All this and we haven’t even gotten to the one danger that Herbert identifies in Dune that was relatively new, that is ecological fragility. As is well known Dune, was inspired by Herbert’s experience of the Oregon Dunes and the US Department of Agriculture’s attempt to control the spread of its sands created by millions of years of coastal erosion by using natural methods such as the planting of grasses.
Here I think Herbert found what he thought was the correct model for our relationship with nature. We would neither be able to rule over nature like gods, but nor would we surrender our efforts to control her destructiveness or to make deserts bloom. Instead of pummeling her with mechanical power (a form of exploitation that will eventually kill a living planet) , we should use the softer and more intelligent methods of nature herself to steer her in a slow dance where we would not always be in the lead.
The interstellar civilization in Dune is addicted to the spice in the same way we are addicted to our fossil fuels and that addiction has turned the world of Arrakis into a desert- for the worms that produce the spice also make the world dry in the same way the carbon we are emitting is turning much of the North American continent into a desert.
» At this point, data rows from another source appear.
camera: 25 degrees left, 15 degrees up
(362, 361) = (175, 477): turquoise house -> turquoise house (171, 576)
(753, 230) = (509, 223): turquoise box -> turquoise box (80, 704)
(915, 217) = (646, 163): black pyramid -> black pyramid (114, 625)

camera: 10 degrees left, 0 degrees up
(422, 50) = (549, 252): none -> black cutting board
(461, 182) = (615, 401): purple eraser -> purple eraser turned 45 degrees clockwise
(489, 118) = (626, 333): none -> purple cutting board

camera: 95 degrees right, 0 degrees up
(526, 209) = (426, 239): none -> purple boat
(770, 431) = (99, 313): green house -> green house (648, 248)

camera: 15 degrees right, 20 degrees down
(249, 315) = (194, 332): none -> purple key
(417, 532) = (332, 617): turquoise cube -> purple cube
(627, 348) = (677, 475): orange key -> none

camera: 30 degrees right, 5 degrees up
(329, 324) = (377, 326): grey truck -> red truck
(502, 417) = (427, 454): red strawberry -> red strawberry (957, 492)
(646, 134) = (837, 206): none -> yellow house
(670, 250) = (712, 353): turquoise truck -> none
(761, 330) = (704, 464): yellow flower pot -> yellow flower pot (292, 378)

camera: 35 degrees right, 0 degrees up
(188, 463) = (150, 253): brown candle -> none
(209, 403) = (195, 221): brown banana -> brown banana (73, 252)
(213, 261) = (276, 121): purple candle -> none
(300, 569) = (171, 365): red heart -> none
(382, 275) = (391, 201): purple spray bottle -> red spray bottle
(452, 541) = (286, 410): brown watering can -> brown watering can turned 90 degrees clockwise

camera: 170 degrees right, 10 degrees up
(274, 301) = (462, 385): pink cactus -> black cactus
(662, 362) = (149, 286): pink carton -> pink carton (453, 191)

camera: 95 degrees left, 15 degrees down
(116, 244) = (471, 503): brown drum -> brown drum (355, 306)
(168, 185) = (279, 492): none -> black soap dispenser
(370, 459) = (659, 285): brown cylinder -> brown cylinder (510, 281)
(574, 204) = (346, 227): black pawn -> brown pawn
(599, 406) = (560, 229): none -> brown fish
As I was reading Dune the story of California’s historic drought was all over the news- especially the pictures. Our own Arrakis. As Kynes the ecologist imagines his dead father saying (how many other novels have an ecologist as a main character?):
“The highest function of ecology is understanding consequences.” (272)
If Herbert was in a sense prescient about the themes of the first decades of the 21st century it was largely by accident, and his novel provides a metaphysical theory as to why true prescience will prove ultimately impossible even for the most powerful superintelligence should we chose to build (or biologically engineer) them.
Paul experiences the height of his ability to peer into the future this way:
The prescience, he realized, was an illumination that incorporated the limits of what it revealed- at once a source of accuracy and meaningful error. A kind of Heisenberg indeterminacy intervened: the expenditure of energy that revealed what he saw, changed what he saw.
… the most minute action- the wink of an eye, a careless word, a misplaced grain of sand- moved a gigantic lever across the known universe. He saw violence with the outcome subject to so many variables that his slightest movement created vast shiftings in the patterns.
The vision made him want to freeze into immobility, but this, too was action with its consequences. (296)
In other words, if reality is truly deterministic it remains unpredictable because the smallest action(or inaction) can have the consequence of opening up another set of possible possibilities – a whole new multiverse that will have its own future. Either that, or perhaps all Paul ever sees are just imagined possibilities and we remain undetermined and free.